■ **What is being asked**
The line that contains "Xây Dựng Đỗ Nghĩa" marks the start. Please set it down, with every later line of the data, exactly and without pictures.

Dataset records
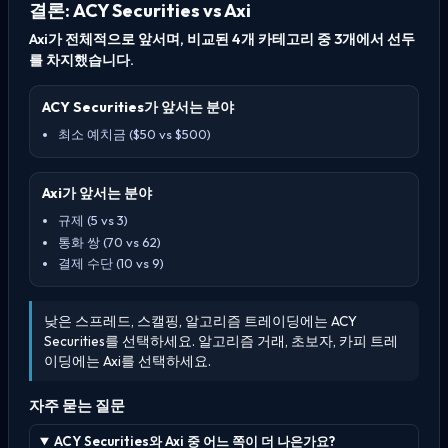
결론: ACY Securities vs Axi
Axi가 전체적으로 앞서며, 비교된 4개 카테고리 중 3개에서 선두
를 차지했습니다.
ACY Securities가 앞서는 분야
최소 예치금 ($50 vs $500)
Axi가 앞서는 분야
규제 (5 vs 3)
통화 쌍 (70 vs 62)
결제 수단 (10 vs 9)
낮은 스프레드, 스캘핑, 알고리즘 트레이딩에는 ACY
Securities를 선택하세요. 알고리즘 거래, 초보자, 카피 트레
이딩에는 Axi를 선택하세요.
자주 묻는 질문
ACY Securities와 Axi 중 어느 쪽이 더 나은가요?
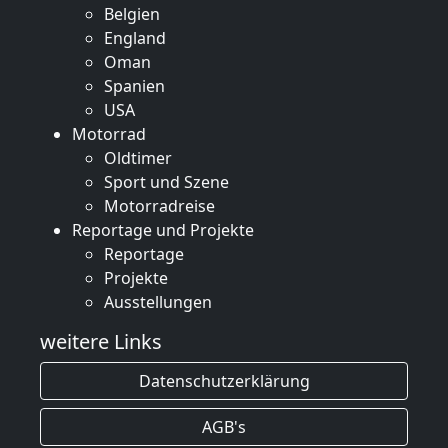
Belgien
England
Oman
Spanien
USA
Motorrad
Oldtimer
Sport und Szene
Motorradreise
Reportage und Projekte
Reportage
Projekte
Ausstellungen
weitere Links
Datenschutzerklärung
AGB's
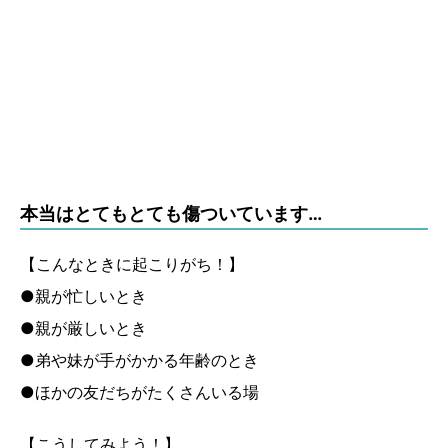
本当はとてもとても傷ついています…
【こんなときに起こりがち！】
●親が忙しいとき
●親が厳しいとき
●弟や妹が手がかかる年齢のとき
●ほかの友だちがたくさんいる場
【こうしてみよう！】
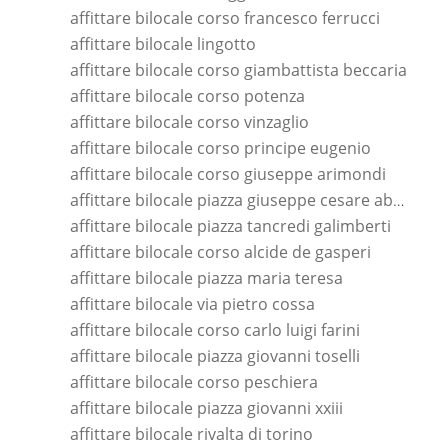
affittare bilocale corso francesco ferrucci
affittare bilocale lingotto
affittare bilocale corso giambattista beccaria
affittare bilocale corso potenza
affittare bilocale corso vinzaglio
affittare bilocale corso principe eugenio
affittare bilocale corso giuseppe arimondi
affittare bilocale piazza giuseppe cesare abba
affittare bilocale piazza tancredi galimberti
affittare bilocale corso alcide de gasperi
affittare bilocale piazza maria teresa
affittare bilocale via pietro cossa
affittare bilocale corso carlo luigi farini
affittare bilocale piazza giovanni toselli
affittare bilocale corso peschiera
affittare bilocale piazza giovanni xxiii
affittare bilocale rivalta di torino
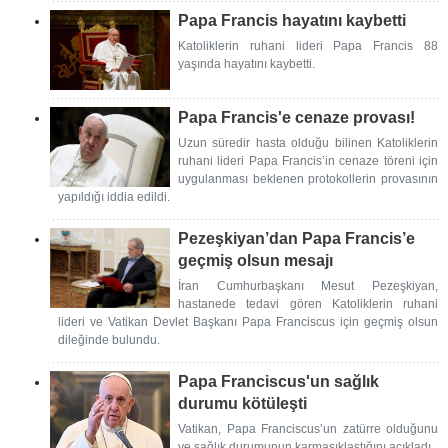
Papa Francis hayatını kaybetti
Katoliklerin ruhani lideri Papa Francis 88
yaşında hayatını kaybetti.
Papa Francis'e cenaze provası!
Uzun süredir hasta olduğu bilinen Katoliklerin
ruhani lideri Papa Francis’in cenaze töreni için
uygulanması beklenen protokollerin provasının
yapıldığı iddia edildi.
Pezeşkiyan’dan Papa Francis’e
geçmiş olsun mesajı
İran Cumhurbaşkanı Mesut Pezeşkiyan,
hastanede tedavi gören Katoliklerin ruhani
lideri ve Vatikan Devlet Başkanı Papa Franciscus için geçmiş olsun
dileğinde bulundu.
Papa Franciscus'un sağlık
durumu kötüleşti
Vatikan, Papa Franciscus’un zatürre olduğunu
ve sağlık durumunun karmaşıklaştığını açıkladı.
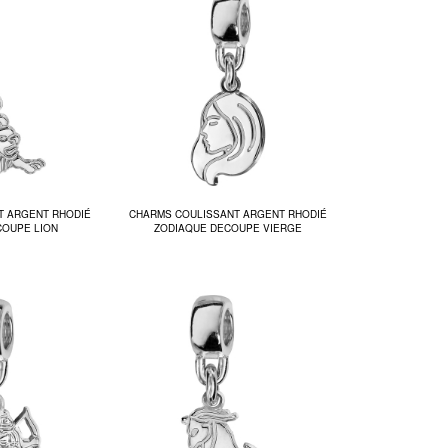
T ARGENT RHODIÉ
CHARMS COULISSANT ARGENT RHODIÉ
COUPE LION
ZODIAQUE DECOUPE VIERGE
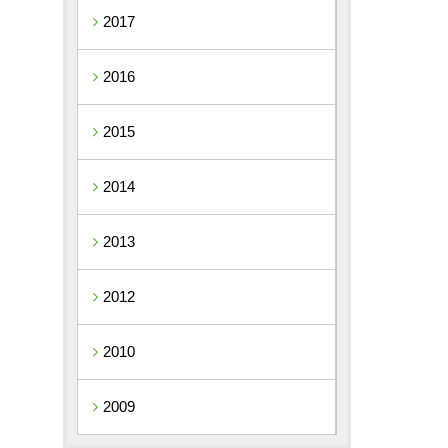
2017
2016
2015
2014
2013
2012
2010
2009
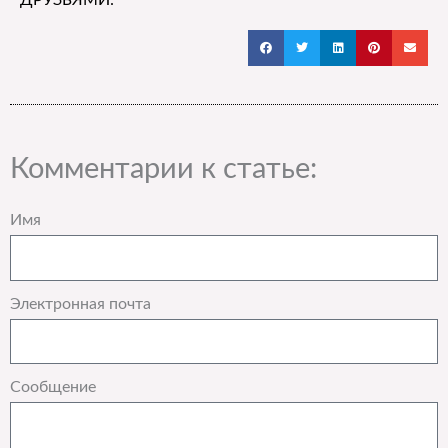
ДРУЗЬЯМИ:
Комментарии к статье:
Имя
Электронная почта
Сообщение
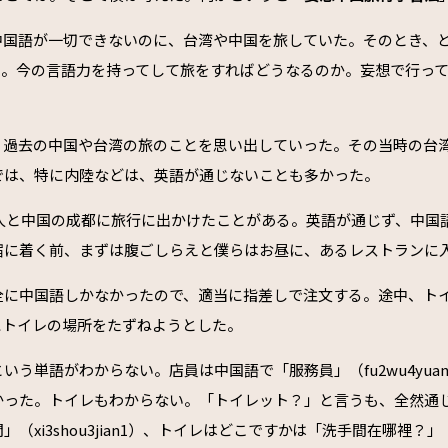
中国語が一切できないのに、台湾や中国を旅していた。そのとき、
う。今の言語力を持ってして旅をすればどうなるのか。妄想で行っ
、過去の中国や台湾の旅のことを思い出していった。その当時の台
では、特に内陸などは、英語が通じないことも多かった。
友人と中国の成都に旅行に出かけたことがある。英語が通じず、中国
宿に着く前、まずは腹ごしらえと僕らはお昼に、あるレストランに
全に中国語しかなかったので、適当に指差しで注文する。途中、ト
にトイレの場所をたずねようとした。
いう単語がわからない。店員は中国語で「服務員」（fu2wu4yua
かった。トイレもわからない。「トイレット？」と言うも、全然通
（xi3shou3jian1）、トイレはどこですかは「洗手間在哪裡？」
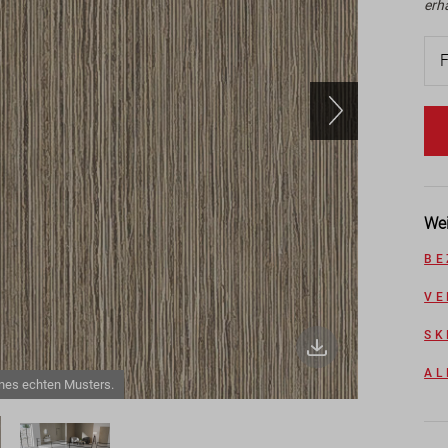
erh
Wei
BE
VE
SK
AL
ines echten Musters.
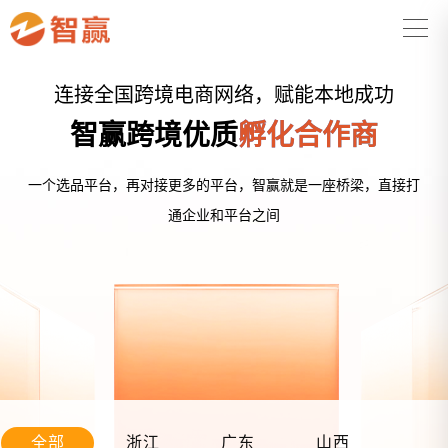
连接全国跨境电商网络，赋能本地成功
智赢跨境优质
孵化合作商
一个选品平台，再对接更多的平台，智赢就是一座桥梁，直接打
通企业和平台之间
全部
浙江
广东
山西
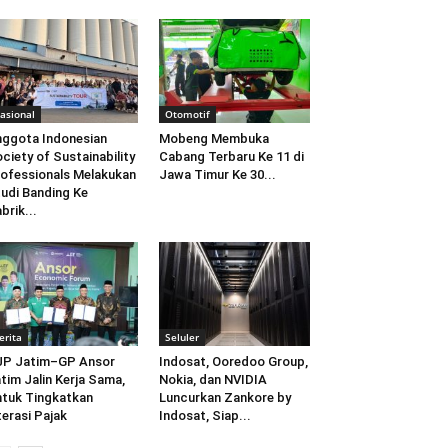
asional
Otomotif
ggota Indonesian
Mobeng Membuka
ciety of Sustainability
Cabang Terbaru Ke 11 di
ofessionals Melakukan
Jawa Timur Ke 30...
udi Banding Ke
brik...
erita
Seluler
JP Jatim–GP Ansor
Indosat, Ooredoo Group,
tim Jalin Kerja Sama,
Nokia, dan NVIDIA
tuk Tingkatkan
Luncurkan Zankore by
terasi Pajak
Indosat, Siap...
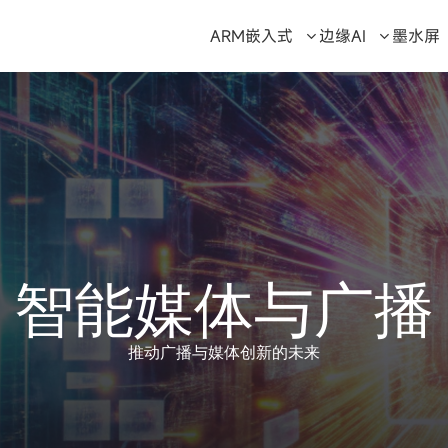
ARM嵌入式
边缘AI
墨水屏
智能媒体与广播
推动广播与媒体创新的未来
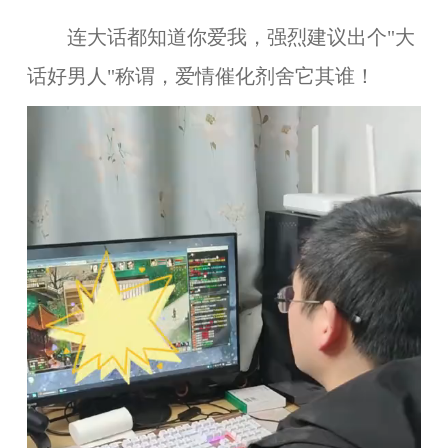
连大话都知道你爱我，强烈建议出个"大
话好男人"称谓，爱情催化剂舍它其谁！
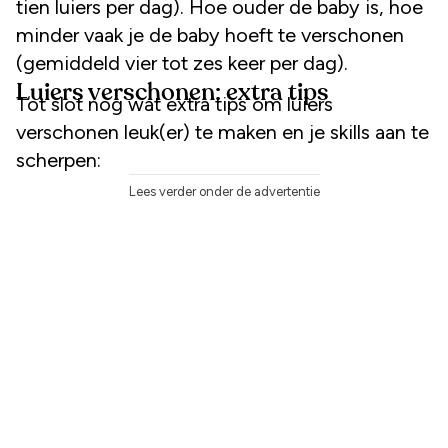
tien luiers per dag). Hoe ouder de baby is, hoe
minder vaak je de baby hoeft te verschonen
(gemiddeld vier tot zes keer per dag).
Luiers verschonen: extra tips
Tot slot nog wat extra tips om luiers
verschonen leuk(er) te maken en je skills aan te
scherpen:
Lees verder onder de advertentie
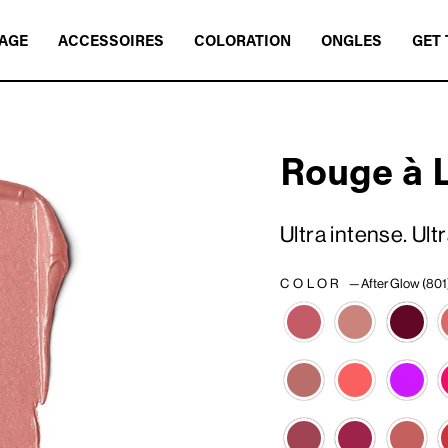
AGE
ACCESSOIRES
COLORATION
ONGLES
GET 
Rouge à 
Ultra intense. Ult
COLOR
—
After Glow (801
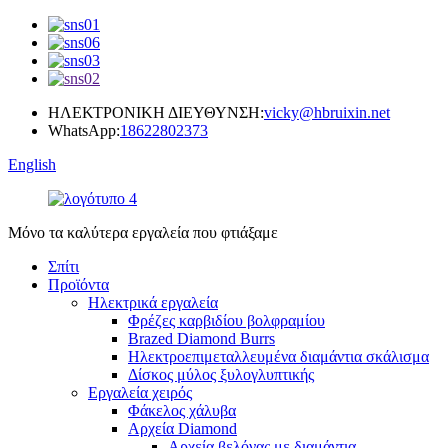
ΗΛΕΚΤΡΟΝΙΚΗ ΔΙΕΥΘΥΝΣΗ:
vicky@hbruixin.net
WhatsApp:
18622802373
English
Μόνο τα καλύτερα εργαλεία που φτιάξαμε
Σπίτι
Προϊόντα
Ηλεκτρικά εργαλεία
Φρέζες καρβιδίου βολφραμίου
Brazed Diamond Burrs
Ηλεκτροεπιμεταλλευμένα διαμάντια σκάλισμα
Δίσκος μύλος ξυλογλυπτικής
Εργαλεία χειρός
Φάκελος χάλυβα
Αρχεία Diamond
Αρχεία βελόνας με διαμάντια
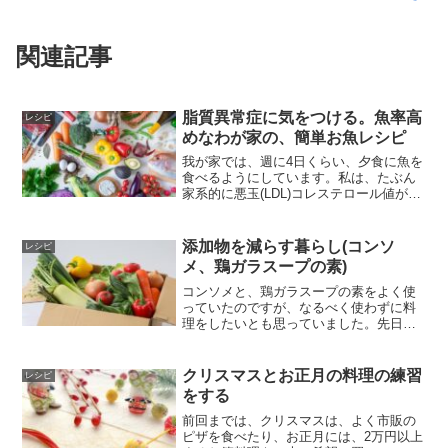
関連記事
脂質異常症に気をつける。魚率高
レシピ
めなわが家の、簡単お魚レシピ
我が家では、週に4日くらい、夕食に魚を
食べるようにしています。私は、たぶん
家系的に悪玉(LDL)コレステロール値が高
くなりがちなので、20代の頃、おかずが
お肉の日が続くと、LDLコレステロール
値が高めになっていました。栄養学の授
添加物を減らす暮らし(コンソ
レシピ
業で、青魚を...
メ、鶏ガラスープの素)
コンソメと、鶏ガラスープの素をよく使
っていたのですが、なるべく使わずに料
理をしたいとも思っていました。先日、
NHK『あさイチ』で出汁の特集を見てか
ら、この２つも減らせると思って、試行
錯誤していました。美味しいお出汁をと
クリスマスとお正月の料理の練習
レシピ
りたい - 小さな暮ら...
をする
前回までは、クリスマスは、よく市販の
ピザを食べたり、お正月には、2万円以上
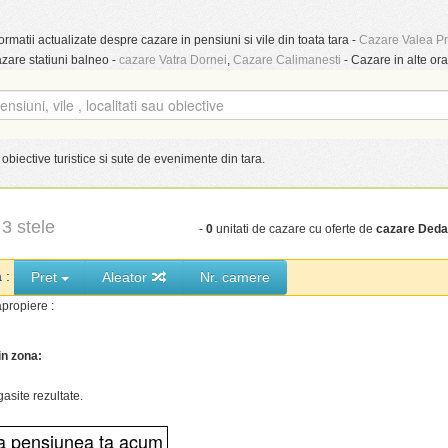
ormatii actualizate despre cazare in pensiuni si vile din toata tara -
Cazare Valea P
azare statiuni balneo -
cazare Vatra Dornei
,
Cazare Calimanesti
- Cazare in alte ora
obiective turistice si sute de evenimente din tara.
3 stele
-
0
unitati de cazare cu oferte de
cazare Deda
a :
Pret
Aleator
Nr. camere
propiere :
in zona:
gasite rezultate.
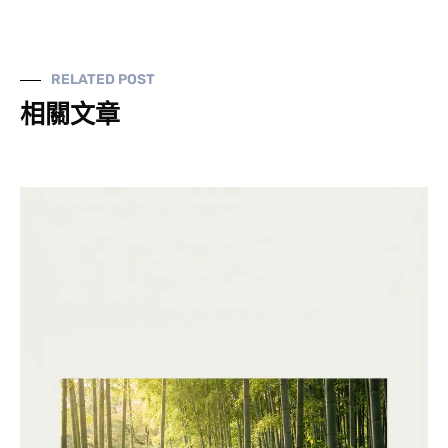
RELATED POST
相關文章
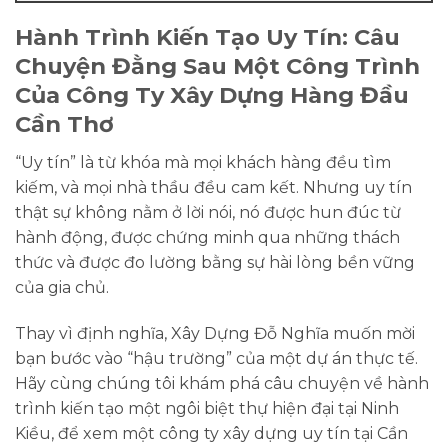
Hành Trình Kiến Tạo Uy Tín: Câu
Chuyện Đằng Sau Một Công Trình
Của Công Ty Xây Dựng Hàng Đầu
Cần Thơ
“Uy tín” là từ khóa mà mọi khách hàng đều tìm
kiếm, và mọi nhà thầu đều cam kết. Nhưng uy tín
thật sự không nằm ở lời nói, nó được hun đúc từ
hành động, được chứng minh qua những thách
thức và được đo lường bằng sự hài lòng bền vững
của gia chủ.
Thay vì định nghĩa,
Xây Dựng Đỗ Nghĩa
muốn mời
bạn bước vào “hậu trường” của một dự án thực tế.
Hãy cùng chúng tôi khám phá câu chuyện về hành
trình kiến tạo một ngôi biệt thự hiện đại tại Ninh
Kiều, để xem một
công ty xây dựng uy tín tại Cần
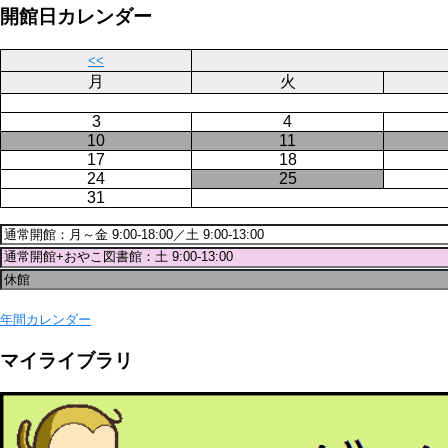
ジ
開館日カレンダー
送
り
<<
月
火
3
4
10
11
17
18
24
25
31
年間カレンダー
マイライブラリ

■ **Reply**
Xây Dựng Đỗ Nghĩa
muốn mời
bạn bước vào “hậu trường” của một dự án thực tế.
Hãy cùng chúng tôi khám phá câu chuyện về hành
trình kiến tạo một ngôi biệt thự hiện đại tại Ninh
Kiều, để xem một
công ty xây dựng uy tín tại Cần
ジ
開館日カレンダー
送
り
<<
月
火
3
4
10
11
17
18
24
25
31
年間カレンダー
マイライブラリ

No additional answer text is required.